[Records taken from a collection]
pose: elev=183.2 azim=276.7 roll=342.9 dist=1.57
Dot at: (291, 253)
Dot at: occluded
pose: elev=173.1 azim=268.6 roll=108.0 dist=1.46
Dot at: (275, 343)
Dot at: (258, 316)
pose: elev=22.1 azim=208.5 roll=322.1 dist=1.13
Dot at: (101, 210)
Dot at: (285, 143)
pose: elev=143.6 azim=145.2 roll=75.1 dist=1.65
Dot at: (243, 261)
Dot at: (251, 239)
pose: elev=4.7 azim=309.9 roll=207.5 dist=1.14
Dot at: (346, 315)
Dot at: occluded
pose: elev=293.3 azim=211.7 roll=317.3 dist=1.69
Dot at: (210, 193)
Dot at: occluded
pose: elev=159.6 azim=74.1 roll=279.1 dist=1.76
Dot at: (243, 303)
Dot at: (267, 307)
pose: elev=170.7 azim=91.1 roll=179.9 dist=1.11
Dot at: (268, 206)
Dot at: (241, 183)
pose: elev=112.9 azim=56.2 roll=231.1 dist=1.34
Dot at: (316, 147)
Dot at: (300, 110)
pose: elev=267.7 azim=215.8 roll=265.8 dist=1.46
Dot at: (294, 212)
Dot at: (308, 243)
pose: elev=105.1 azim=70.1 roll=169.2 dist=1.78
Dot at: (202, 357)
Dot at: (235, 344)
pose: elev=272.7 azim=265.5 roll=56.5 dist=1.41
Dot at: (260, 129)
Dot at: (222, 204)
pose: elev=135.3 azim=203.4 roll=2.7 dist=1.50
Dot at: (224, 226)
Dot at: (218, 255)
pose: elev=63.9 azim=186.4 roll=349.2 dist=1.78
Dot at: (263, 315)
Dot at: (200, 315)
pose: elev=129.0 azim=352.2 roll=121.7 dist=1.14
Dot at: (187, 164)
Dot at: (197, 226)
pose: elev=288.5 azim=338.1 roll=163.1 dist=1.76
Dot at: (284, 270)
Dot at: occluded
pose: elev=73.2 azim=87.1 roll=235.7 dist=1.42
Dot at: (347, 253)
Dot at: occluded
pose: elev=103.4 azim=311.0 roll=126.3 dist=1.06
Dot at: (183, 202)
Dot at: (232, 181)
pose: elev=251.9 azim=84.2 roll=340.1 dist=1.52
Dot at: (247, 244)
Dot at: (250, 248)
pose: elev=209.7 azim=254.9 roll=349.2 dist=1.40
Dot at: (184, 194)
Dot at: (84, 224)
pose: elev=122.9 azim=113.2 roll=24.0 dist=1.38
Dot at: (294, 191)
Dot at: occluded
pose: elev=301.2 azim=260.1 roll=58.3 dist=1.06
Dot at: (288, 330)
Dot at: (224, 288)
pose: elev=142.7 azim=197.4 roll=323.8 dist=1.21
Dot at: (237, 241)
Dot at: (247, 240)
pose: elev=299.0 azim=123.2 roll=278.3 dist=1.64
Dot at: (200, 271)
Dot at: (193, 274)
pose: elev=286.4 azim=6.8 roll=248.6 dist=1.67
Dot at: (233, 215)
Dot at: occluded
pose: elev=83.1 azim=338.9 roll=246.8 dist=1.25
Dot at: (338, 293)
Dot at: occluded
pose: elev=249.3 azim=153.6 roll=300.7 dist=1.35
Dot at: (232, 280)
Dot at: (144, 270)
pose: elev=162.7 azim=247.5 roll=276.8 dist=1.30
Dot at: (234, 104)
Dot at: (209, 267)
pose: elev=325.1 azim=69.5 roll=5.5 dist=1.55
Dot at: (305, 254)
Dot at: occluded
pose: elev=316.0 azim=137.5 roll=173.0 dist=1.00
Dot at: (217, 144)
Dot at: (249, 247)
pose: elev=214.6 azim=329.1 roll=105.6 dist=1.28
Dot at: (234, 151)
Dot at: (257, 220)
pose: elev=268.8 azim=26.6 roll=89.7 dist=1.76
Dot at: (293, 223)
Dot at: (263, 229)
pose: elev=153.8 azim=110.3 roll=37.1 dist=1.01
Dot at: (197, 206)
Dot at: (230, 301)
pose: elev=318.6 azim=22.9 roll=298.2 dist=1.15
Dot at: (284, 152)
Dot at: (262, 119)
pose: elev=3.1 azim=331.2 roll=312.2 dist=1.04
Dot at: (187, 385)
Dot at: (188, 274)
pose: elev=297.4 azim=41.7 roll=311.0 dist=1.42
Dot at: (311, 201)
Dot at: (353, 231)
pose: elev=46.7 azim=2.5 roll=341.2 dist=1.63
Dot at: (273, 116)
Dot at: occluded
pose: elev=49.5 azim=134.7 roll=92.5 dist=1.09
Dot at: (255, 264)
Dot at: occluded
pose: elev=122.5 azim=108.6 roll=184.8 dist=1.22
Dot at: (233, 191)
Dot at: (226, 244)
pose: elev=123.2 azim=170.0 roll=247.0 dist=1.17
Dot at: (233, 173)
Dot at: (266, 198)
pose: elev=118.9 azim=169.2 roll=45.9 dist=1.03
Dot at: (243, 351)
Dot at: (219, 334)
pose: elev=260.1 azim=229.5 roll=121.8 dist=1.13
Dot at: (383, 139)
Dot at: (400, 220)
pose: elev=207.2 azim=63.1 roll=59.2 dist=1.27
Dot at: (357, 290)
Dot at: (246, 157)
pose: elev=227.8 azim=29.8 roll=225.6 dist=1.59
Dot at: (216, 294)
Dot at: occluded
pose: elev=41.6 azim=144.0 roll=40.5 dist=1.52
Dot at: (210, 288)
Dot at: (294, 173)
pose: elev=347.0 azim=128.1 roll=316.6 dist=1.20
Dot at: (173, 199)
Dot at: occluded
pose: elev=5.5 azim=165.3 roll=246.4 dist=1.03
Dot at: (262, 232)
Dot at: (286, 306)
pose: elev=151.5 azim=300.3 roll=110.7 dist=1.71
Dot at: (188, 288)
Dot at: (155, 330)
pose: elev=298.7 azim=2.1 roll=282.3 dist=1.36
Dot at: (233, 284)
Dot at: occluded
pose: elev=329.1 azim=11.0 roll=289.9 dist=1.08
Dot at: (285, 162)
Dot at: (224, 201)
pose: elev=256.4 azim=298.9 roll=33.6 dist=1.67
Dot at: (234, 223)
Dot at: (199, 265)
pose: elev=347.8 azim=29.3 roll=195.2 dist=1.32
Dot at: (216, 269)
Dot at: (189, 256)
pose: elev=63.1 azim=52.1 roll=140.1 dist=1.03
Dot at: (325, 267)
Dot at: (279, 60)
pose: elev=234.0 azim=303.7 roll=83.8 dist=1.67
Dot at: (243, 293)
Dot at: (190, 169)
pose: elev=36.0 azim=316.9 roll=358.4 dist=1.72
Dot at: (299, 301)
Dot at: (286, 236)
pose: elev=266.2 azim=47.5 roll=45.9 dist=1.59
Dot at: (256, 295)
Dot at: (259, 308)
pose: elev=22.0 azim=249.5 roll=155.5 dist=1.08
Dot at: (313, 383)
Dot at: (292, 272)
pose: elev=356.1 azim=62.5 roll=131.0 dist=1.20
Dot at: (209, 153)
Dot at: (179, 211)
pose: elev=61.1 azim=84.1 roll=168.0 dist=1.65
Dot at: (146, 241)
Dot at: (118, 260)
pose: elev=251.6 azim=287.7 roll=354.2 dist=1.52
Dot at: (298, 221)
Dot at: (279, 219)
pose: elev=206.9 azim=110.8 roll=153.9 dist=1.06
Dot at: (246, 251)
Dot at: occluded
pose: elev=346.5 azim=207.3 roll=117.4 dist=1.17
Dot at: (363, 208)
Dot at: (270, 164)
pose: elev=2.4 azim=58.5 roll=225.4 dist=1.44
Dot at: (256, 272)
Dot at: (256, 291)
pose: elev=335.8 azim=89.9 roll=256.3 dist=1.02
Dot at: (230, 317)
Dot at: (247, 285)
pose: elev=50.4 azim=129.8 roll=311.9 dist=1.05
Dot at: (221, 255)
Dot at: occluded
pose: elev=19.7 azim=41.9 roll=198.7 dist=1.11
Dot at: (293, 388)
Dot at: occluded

# To do:
Copy the items from the first line through the line that contains "Dot at: (285, 143)", and include that line.

# Result of this task:
pose: elev=183.2 azim=276.7 roll=342.9 dist=1.57
Dot at: (291, 253)
Dot at: occluded
pose: elev=173.1 azim=268.6 roll=108.0 dist=1.46
Dot at: (275, 343)
Dot at: (258, 316)
pose: elev=22.1 azim=208.5 roll=322.1 dist=1.13
Dot at: (101, 210)
Dot at: (285, 143)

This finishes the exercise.